Content starts

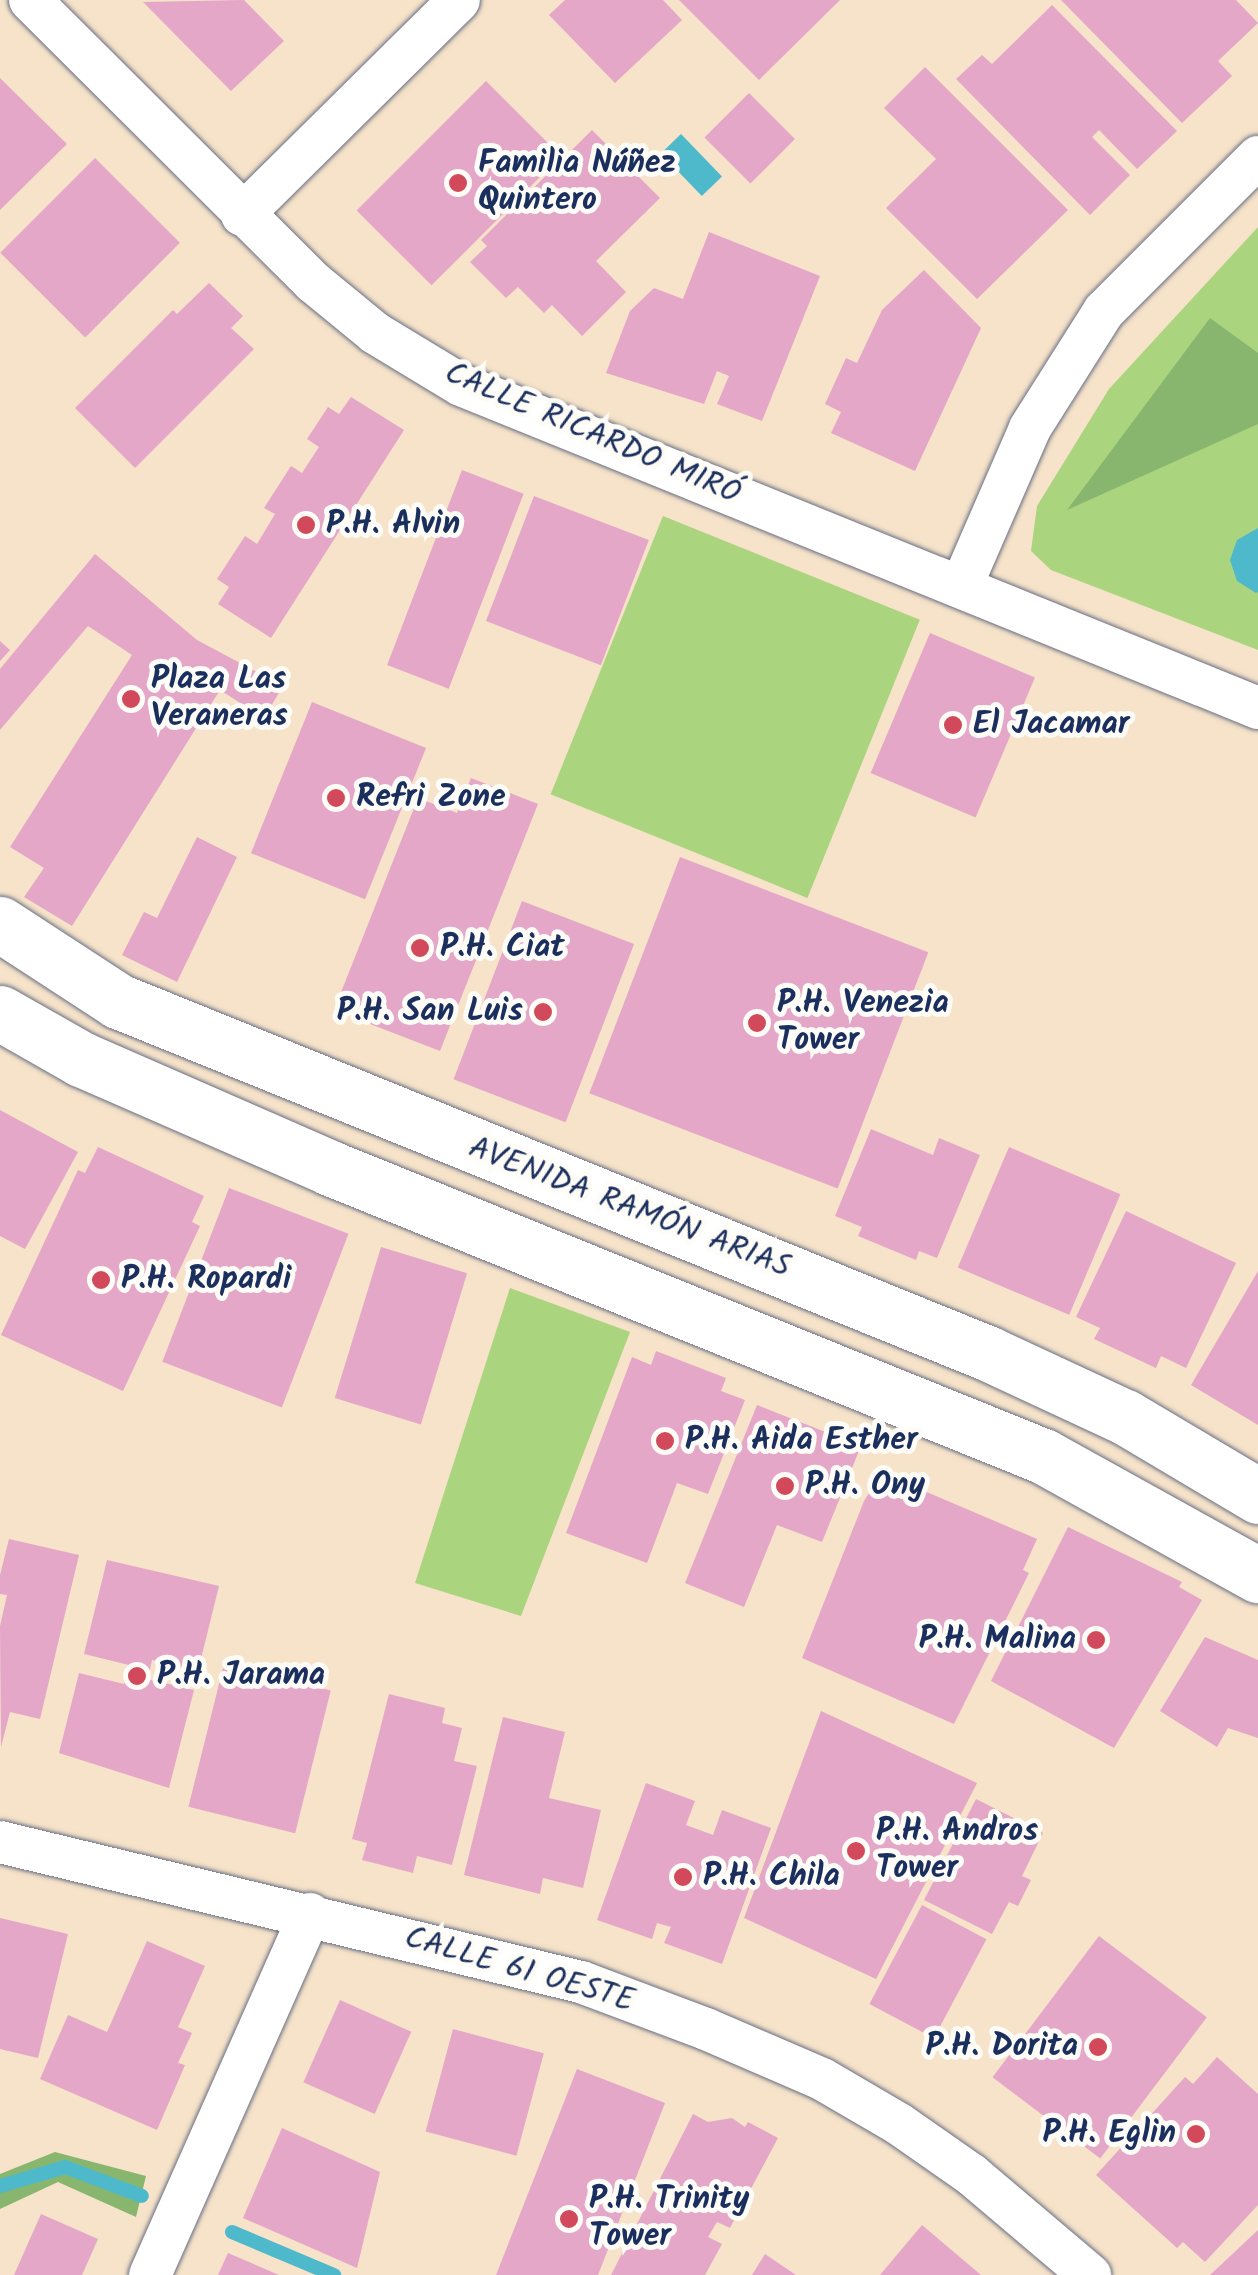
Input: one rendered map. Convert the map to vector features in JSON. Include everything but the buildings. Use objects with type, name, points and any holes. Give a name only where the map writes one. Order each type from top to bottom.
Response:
[{"type":"main road","name":"AVENIDA RAMÓN ARIAS","points":[[0,924],[118,1001],[538,1175],[987,1354],[1125,1418],[1258,1496]]},
{"type":"main road","points":[[0,1013],[81,1059],[511,1241],[1043,1456],[1258,1575]]},
{"type":"main road","points":[[511,1241],[538,1175]]},
{"type":"street","name":"CALLE RICARDO MIRÓ","points":[[30,0],[242,214],[375,333],[462,385],[1258,708]]},
{"type":"street","points":[[242,214],[459,0]]},
{"type":"street","points":[[961,587],[1030,428],[1104,310],[1258,157]]},
{"type":"street","name":"CALLE 61 OESTE","points":[[0,1842],[581,1982],[822,2079],[972,2175],[1090,2275]]},
{"type":"street","points":[[150,2275],[310,1914]]},
{"type":"green space","points":[[1258,227],[1258,650],[1051,570],[1031,551],[1037,506],[1109,389]]},
{"type":"green space","points":[[1210,318],[1258,353],[1258,424],[1067,510]]},
{"type":"green space","points":[[663,516],[920,620],[807,898],[551,794]]},
{"type":"green space","points":[[510,1288],[630,1332],[521,1616],[415,1583]]},
{"type":"green space","points":[[55,2152],[146,2176],[136,2217],[58,2182],[0,2209],[0,2174]]},
{"type":"water","points":[[681,134],[722,176],[702,196],[661,153]]},
{"type":"water","points":[[1258,528],[1256,593],[1237,581],[1230,560],[1237,540]]},
{"type":"waterway","points":[[0,2186],[65,2167],[142,2196]]},
{"type":"waterway","points":[[232,2232],[334,2275]]},
{"type":"place","name":"Familia Núñez Quintero","points":[[458,183]]},
{"type":"place","name":"P.H. Alvin","points":[[306,525]]},
{"type":"place","name":"Plaza Las Veraneras","points":[[131,699]]},
{"type":"place","name":"El Jacamar","points":[[953,725]]},
{"type":"place","name":"Refri Zone","points":[[336,798]]},
{"type":"place","name":"P.H. Ciat","points":[[420,948]]},
{"type":"place","name":"P.H. San Luis","points":[[543,1012]]},
{"type":"place","name":"P.H. Venezia Tower","points":[[757,1023]]},
{"type":"place","name":"P.H. Ropardi","points":[[101,1280]]},
{"type":"place","name":"P.H. Aida Esther","points":[[665,1441]]},
{"type":"place","name":"P.H. Ony","points":[[785,1486]]},
{"type":"place","name":"P.H. Malina","points":[[1096,1640]]},
{"type":"place","name":"P.H. Jarama","points":[[137,1676]]},
{"type":"place","name":"P.H. Andros Tower","points":[[856,1851]]},
{"type":"place","name":"P.H. Chila","points":[[683,1877]]},
{"type":"place","name":"P.H. Dorita","points":[[1098,2047]]},
{"type":"place","name":"P.H. Eglin","points":[[1196,2134]]},
{"type":"place","name":"P.H. Trinity Tower","points":[[569,2219]]}]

Content ends

TASK TO COMPLETE
Filter the data above, keeping only lines that include the string "street".

YOUR SOLUTION
{"type":"street","name":"CALLE RICARDO MIRÓ","points":[[30,0],[242,214],[375,333],[462,385],[1258,708]]},
{"type":"street","points":[[242,214],[459,0]]},
{"type":"street","points":[[961,587],[1030,428],[1104,310],[1258,157]]},
{"type":"street","name":"CALLE 61 OESTE","points":[[0,1842],[581,1982],[822,2079],[972,2175],[1090,2275]]},
{"type":"street","points":[[150,2275],[310,1914]]},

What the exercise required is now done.